This chapter tells you how to get a snapshot of a grid's performance, and how to view details about cluster queues and different types of N1 Grid Engine alerts. All these features are available from the N1 Grid Engine Monitor GUI.
To actually manage applications using N1GE, you must use the various tools and commands available from N1GE itself. For example, you can use N1GE Monitor GUI to view the status of a submitted job but you cannot actually submit a job from this GUI.
You use the Overview tab to view a quick picture of the health of your grid. This tab displays the Monitoring Overview page which shows three tables that have Summary status, Cluster queue information, and aggregated Alerts for Queues, Hosts, and Jobs.
You should reload this page to get the freshest data.
The Summary Status table shows the total number of jobs in the grid in various states: pending, running, suspended, and so forth). It also shows the load averaged across all compute hosts and the total amount of used and installed memory summed over all compute hosts.
Running Jobs – The number of all the jobs currently running in the grid.
Pending Jobs – The number of jobs waiting to be dispatched by the scheduler.
Suspended Jobs – The number of jobs that are temporarily suspended.
Held Jobs – The number of jobs explicitly held in the pending state.
Requeued Jobs – The number of jobs that were formerly running but that have been placed back in the pending state.
Error Jobs – The number of jobs no longer running or that never were run due to error conditions like invalid requests.
Avg Load – The amount of CPU cycles being used by all the running jobs divided by the number of compute hosts being used by the grid.
Total Used Memory – The amount of total memory being used by all the running jobs in the grid.
Total Memory – The total amount of memory available across all compute hosts.
Total Number of Compute Hosts – The number of hosts available to execute job tasks.
Throughout its duration, a running job is associated with its queue. Queues provide a way to define various job execution parameters that apply to multiple hosts. You can think of an N1GE queue as a container, or description, for a class of jobs. Queues that span multiple execution hosts are sometimes referred to as cluster queues.
The Cluster Queues table shows a summary of the state of all the cluster queues configured on the grid. The slots are indicative of general performance. The states indicate which queues are running various potential error states. The fields include:
Cluster Queue — The name given to a queue.
Total Slots — The total number of slots configured for this queue. Slots are the maximum number of jobs that a queue can run simultaneously.
Used — The number of total slots currently being used by the queue. Queues should be using all of the total slots, although in some cases, enough free resources might not be available to accommodate every slot.

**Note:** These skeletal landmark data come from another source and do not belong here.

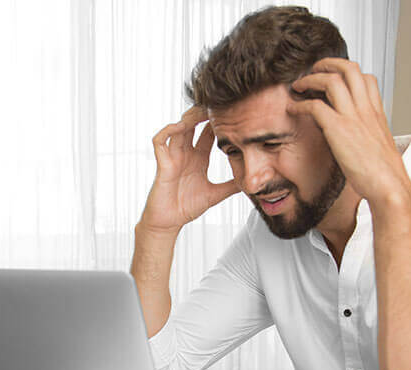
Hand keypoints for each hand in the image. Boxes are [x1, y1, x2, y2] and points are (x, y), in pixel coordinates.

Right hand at [141, 106, 239, 234]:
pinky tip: (180, 126)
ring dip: (188, 118)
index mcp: (198, 158)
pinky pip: (160, 140)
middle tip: (216, 104)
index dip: (218, 122)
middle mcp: (185, 153)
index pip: (208, 133)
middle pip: (193, 124)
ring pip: (177, 127)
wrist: (169, 223)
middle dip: (203, 113)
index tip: (232, 114)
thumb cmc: (187, 208)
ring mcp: (173, 157)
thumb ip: (231, 186)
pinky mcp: (162, 163)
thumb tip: (251, 182)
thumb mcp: (216, 194)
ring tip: (201, 111)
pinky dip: (168, 131)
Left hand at [288, 59, 410, 204]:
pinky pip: (315, 106)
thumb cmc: (385, 175)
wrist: (390, 186)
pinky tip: (293, 108)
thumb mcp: (379, 148)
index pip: (367, 78)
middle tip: (314, 70)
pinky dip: (300, 104)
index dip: (349, 72)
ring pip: (331, 80)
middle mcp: (366, 110)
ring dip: (311, 79)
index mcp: (377, 113)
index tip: (335, 76)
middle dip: (328, 64)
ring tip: (299, 85)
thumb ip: (368, 137)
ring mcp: (353, 117)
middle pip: (349, 69)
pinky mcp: (339, 129)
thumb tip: (358, 142)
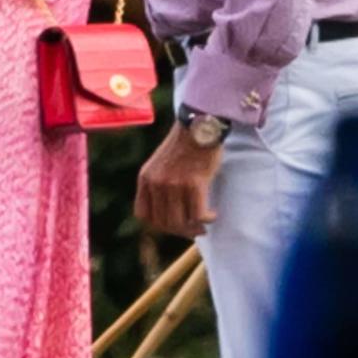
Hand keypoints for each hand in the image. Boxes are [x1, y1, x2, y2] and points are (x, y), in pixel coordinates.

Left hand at [134, 122, 221, 237]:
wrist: (198, 126)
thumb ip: (159, 186)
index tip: (174, 224)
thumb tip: (168, 215)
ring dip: (195, 228)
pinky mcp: (193, 183)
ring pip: (181, 222)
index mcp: (145, 178)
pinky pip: (198, 215)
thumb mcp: (161, 165)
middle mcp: (156, 182)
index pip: (143, 215)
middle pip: (164, 223)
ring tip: (204, 223)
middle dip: (181, 230)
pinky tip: (213, 214)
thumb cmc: (184, 147)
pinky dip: (207, 219)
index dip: (159, 225)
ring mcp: (173, 183)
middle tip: (196, 228)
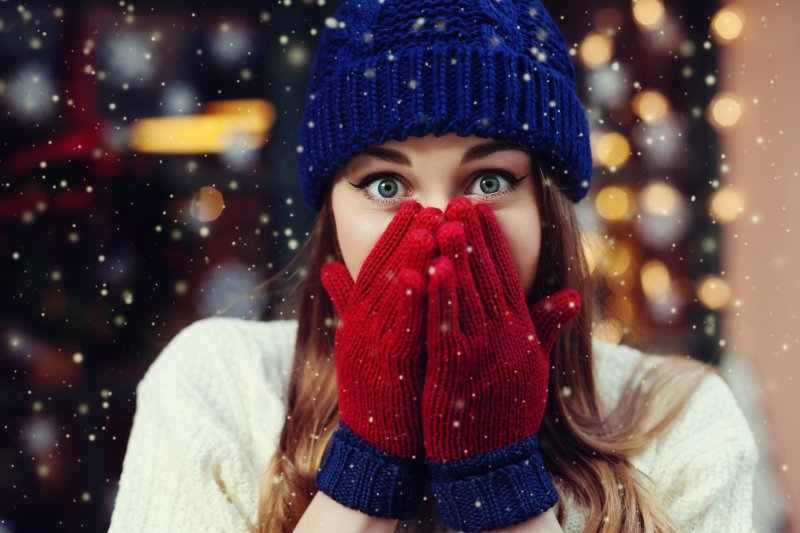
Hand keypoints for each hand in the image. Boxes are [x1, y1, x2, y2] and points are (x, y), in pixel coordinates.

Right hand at [316, 200, 443, 518]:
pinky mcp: (388, 366)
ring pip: (390, 293)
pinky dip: (407, 299)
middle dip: (405, 235)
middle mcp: (362, 326)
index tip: (413, 207)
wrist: (377, 445)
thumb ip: (349, 303)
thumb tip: (331, 269)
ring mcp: (373, 345)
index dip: (393, 235)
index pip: (375, 266)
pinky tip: (421, 273)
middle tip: (427, 204)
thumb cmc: (377, 391)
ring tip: (428, 224)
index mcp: (360, 318)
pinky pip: (399, 327)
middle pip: (383, 270)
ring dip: (408, 257)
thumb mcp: (358, 341)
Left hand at [422, 197, 580, 531]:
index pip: (507, 275)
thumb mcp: (533, 365)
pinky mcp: (457, 370)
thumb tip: (572, 295)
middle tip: (461, 199)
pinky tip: (430, 267)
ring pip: (468, 294)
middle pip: (488, 276)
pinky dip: (440, 294)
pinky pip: (447, 324)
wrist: (494, 463)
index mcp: (520, 331)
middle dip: (473, 236)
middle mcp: (506, 336)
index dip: (493, 240)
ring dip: (457, 254)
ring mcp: (483, 352)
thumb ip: (547, 326)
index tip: (480, 208)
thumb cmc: (508, 412)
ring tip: (445, 218)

Alarm — When present, indicates that at least one of the load thresholds defined in the load_thresholds list of the queue configuration is currently exceeded. This state prevents N1GE from scheduling further jobs to that queue. For more information, see the queue_conf(5)) man page.
Disabled — The number of slots that are not running because the queue or host has been disabled either manually or automatically. All jobs associated with that queue are also disabled. You assign and release this state to a queues using the qmod(1) command. New jobs are also not accepted by these slots, although jobs running continue to run.
Suspended — The number of slots that are not running because the queue or host has been suspended either manually or automatically. All jobs associated with these slots are also suspended, and no new jobs are accepted by these slots.
Error/Unknown — the number of slots that are in the error state, due either to a problem experienced by a previous job in this slot or else due to a host being unreachable.
For information on cluster queues, see the Monitoring and Controlling Queues section in the N1GE 6 User's Guide and the qmon man page. For more information on queue states see the Queue Alerts.
The Alerts table displays a quick look at potential or actual problems with the grid. You receive alerts when any of these categories generates a warning, an error, or becomes disabled. Clicking on a category displays the Alert page for that category which contains a table of alerts with additional information. Categories include:
Items display ten rows at a time. You can see the entire list by using the pagination controls at the bottom of the table. By default, rows are displayed numerically by job ID, but you can use any column to change the ordering of the rows. Clicking on a column header sorts the rows according to the values in that column. Clicking on the column header again reverses the sort. The sorting is preserved across pages if you click on a pagination button.